Apache Flume Sequence Generator source

In this article will study how to fetch data from Sequence generator source.

Introduction

Sequence generator is a source which generates the events (represents some message, token, count, pattern, and value) continuously, here counter is maintained to store events it starts from 0 and increment by 1.

Usage

* It is used for testing and debugging purpose.

* It generates a huge of data very quickly comapre to the NetCat source.

* Sequence generator reduce the frequency of data compare to all other sources, so its a better choice in Flume to receive the huge data.

Software Requirements

* A machine with Linux operating system.

* Apache hadoop should be installed (https://hadoop.apache.org/docs/stable/hadoop-project-dist/hadoop-common/SingleCluster.html)

* Apache Flume should be installed (http://flume.apache.org/FlumeUserGuide.html)

Example

In this example will see how to fetch data from Sequence generator, let us consider,

Source: Sequence Generator

Sink: HDFS

Channel: Memory

Step 1:Change the directory to /user/local/hadoop/hduser.

$ cd /user/local/hadoop/hduser

Step 2:Start all hadoop daemons.

$ start-all.sh

Step 3:Let’s check JVM (java virtual machine) status.

$ jps

Step 4:Change the directory to /usr/local/flume

$ cd $FLUME_HOME

Step 5:Configuration of  seq_gen.conf File.

Here we are configuring “seq_gen.conf” file, copy this into flume folder.

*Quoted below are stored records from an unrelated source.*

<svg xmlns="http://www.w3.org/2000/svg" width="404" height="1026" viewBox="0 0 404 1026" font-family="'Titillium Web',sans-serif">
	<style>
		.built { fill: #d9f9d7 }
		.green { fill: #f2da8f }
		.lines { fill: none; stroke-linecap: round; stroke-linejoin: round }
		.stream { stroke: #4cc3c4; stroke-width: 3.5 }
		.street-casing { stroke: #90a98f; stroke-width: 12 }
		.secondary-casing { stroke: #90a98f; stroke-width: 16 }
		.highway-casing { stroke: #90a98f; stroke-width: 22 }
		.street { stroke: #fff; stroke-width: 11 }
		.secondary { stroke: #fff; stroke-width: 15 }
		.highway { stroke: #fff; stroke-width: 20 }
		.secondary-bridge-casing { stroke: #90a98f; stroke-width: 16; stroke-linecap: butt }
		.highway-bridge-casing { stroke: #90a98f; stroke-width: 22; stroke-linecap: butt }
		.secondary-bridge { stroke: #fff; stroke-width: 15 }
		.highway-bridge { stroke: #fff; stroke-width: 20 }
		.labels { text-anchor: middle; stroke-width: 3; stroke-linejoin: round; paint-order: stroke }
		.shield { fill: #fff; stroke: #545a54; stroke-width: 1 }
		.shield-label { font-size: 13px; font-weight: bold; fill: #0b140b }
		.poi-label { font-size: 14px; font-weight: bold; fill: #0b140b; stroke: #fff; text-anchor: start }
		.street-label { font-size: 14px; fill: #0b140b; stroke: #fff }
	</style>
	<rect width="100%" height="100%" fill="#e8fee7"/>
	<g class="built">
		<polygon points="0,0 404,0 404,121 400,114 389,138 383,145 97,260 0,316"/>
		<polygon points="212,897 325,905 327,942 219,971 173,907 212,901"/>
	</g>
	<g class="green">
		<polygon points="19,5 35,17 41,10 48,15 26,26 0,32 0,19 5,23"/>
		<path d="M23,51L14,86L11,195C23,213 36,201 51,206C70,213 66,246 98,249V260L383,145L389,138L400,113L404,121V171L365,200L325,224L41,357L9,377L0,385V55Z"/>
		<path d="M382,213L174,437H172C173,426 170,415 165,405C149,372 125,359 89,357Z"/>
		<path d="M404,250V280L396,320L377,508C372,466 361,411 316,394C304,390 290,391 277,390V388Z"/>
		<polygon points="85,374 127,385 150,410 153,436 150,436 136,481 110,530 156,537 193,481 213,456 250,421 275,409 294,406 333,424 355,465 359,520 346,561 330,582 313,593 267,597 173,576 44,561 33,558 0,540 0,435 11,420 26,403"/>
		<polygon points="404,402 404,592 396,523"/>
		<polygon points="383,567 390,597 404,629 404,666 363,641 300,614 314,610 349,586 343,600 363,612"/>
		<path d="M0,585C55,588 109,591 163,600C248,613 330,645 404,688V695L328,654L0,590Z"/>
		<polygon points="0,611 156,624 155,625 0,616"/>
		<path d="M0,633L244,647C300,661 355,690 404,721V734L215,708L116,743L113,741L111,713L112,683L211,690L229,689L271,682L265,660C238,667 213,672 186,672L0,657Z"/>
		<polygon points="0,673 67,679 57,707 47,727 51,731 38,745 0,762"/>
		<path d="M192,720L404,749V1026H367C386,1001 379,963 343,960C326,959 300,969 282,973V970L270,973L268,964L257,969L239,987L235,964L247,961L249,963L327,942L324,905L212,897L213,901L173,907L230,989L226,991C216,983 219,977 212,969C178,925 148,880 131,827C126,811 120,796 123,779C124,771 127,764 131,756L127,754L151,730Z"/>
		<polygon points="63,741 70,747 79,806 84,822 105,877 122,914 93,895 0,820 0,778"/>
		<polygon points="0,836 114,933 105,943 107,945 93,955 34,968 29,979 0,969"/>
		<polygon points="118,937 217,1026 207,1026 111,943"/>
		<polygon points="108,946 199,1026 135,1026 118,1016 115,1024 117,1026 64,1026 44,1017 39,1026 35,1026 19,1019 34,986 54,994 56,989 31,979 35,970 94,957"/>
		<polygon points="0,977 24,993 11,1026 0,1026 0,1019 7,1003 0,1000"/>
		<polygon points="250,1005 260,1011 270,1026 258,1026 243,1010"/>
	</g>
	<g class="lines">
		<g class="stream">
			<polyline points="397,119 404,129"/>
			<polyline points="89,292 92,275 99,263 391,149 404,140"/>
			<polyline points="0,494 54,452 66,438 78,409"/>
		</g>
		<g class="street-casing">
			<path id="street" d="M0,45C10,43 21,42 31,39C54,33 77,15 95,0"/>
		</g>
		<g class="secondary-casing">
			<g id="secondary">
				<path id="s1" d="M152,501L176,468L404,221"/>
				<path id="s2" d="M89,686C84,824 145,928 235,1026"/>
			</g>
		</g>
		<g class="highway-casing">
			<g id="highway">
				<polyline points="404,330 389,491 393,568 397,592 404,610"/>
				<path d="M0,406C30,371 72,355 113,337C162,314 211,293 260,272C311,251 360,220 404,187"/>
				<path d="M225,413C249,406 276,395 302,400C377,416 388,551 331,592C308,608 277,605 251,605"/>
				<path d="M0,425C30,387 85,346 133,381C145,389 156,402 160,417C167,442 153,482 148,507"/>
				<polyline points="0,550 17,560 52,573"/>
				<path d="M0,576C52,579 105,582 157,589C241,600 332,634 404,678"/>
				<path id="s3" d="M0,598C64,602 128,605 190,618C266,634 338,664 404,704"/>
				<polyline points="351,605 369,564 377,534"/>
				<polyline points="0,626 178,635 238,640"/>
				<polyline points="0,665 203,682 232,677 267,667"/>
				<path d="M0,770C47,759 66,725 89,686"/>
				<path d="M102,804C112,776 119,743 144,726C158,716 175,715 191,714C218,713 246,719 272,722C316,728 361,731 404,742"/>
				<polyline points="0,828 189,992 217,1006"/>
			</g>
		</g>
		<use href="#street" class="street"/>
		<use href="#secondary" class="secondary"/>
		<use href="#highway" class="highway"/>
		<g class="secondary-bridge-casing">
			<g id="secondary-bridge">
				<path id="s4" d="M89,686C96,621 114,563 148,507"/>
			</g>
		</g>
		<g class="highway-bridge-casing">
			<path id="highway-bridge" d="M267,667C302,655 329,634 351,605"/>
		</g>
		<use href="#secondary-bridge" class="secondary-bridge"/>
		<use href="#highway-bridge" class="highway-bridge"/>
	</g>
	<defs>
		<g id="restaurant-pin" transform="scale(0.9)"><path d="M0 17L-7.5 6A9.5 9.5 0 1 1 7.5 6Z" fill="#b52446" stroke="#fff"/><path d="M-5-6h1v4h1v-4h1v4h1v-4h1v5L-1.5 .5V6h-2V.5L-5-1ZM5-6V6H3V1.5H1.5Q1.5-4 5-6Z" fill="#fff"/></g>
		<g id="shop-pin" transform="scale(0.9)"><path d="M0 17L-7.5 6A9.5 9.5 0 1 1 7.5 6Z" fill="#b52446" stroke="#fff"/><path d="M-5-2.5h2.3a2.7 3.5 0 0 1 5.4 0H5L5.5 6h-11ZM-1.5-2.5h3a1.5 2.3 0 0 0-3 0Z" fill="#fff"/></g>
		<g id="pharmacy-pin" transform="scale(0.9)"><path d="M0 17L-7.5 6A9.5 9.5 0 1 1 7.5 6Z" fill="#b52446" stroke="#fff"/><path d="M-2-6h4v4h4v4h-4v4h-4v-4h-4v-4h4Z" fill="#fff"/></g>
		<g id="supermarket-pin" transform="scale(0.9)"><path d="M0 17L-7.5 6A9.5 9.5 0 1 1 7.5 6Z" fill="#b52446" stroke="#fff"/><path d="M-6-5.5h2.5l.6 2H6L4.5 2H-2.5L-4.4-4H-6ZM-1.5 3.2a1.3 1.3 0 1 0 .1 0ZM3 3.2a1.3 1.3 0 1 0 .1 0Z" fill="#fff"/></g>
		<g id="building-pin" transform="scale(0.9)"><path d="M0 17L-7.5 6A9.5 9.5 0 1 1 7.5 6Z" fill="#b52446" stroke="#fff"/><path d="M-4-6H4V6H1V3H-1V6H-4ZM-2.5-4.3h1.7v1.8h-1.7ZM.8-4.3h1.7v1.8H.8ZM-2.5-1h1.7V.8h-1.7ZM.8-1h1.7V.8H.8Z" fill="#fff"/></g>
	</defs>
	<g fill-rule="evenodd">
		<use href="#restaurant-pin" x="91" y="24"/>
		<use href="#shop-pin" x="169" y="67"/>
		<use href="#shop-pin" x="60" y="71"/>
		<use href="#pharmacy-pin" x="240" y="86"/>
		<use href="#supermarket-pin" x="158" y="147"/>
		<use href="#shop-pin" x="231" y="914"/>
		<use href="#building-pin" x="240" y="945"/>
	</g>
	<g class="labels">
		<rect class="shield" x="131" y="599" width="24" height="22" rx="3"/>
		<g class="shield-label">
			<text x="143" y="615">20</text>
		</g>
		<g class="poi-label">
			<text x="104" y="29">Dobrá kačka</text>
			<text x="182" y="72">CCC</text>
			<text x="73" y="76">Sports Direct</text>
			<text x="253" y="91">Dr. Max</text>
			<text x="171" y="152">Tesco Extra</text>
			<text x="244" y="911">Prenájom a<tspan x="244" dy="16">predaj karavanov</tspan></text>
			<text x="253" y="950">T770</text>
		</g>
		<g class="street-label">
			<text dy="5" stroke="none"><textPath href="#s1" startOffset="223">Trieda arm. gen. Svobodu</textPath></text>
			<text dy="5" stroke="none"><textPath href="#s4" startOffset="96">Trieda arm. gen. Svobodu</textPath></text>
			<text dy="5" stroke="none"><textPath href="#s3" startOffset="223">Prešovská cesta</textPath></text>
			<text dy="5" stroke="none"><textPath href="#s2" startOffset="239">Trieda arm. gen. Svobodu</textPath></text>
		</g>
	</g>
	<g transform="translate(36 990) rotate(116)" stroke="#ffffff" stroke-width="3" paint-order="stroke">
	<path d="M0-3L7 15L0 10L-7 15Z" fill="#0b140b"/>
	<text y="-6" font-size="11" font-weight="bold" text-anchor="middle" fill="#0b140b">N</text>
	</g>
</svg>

# Naming the components on the current agent

SeqGenAgent.sources = SeqSource

SeqGenAgent.channels = MemChannel

SeqGenAgent.sinks = HDFS

# Describing/Configuring the source

SeqGenAgent.sources.SeqSource.type = seq

# Describing/Configuring the sink

SeqGenAgent.sinks.HDFS.type = hdfs

SeqGenAgent.sinks.HDFS.hdfs.path = hdfs://localhost:9000/user/hduser/flumedata/seqgen_data/

SeqGenAgent.sinks.HDFS.hdfs.filePrefix = log

SeqGenAgent.sinks.HDFS.hdfs.rollInterval = 0

SeqGenAgent.sinks.HDFS.hdfs.rollCount = 10000

SeqGenAgent.sinks.HDFS.hdfs.fileType = DataStream

# Describing/Configuring the channel

SeqGenAgent.channels.MemChannel.type = memory

SeqGenAgent.channels.MemChannel.capacity = 1000

SeqGenAgent.channels.MemChannel.transactionCapacity = 100

# Binding source and sink to the channel

SeqGenAgent.sources.SeqSource.channels = MemChannel

SeqGenAgent.sinks.HDFS.channel = MemChannel

Step 6: Execution

Here source called “Sequence Generator” starts generating sequence numbers which will be pushed into the HDFS in the form of log files.

   $ cd $FLUME_HOME

$./bin/flume-ng agent –conf $FLUME_CONF –conf-file $FLUME_CONF/seq_gen.conf

–name SeqGenAgent

Step 7: Verify in the HDFS

  $ hadoop fs -ls user/hduser/flumedata/seqgen_data/

“That’s all about the Apache Flume – Sequence Generator source, It is a best tool for testing,hope this will be useful”.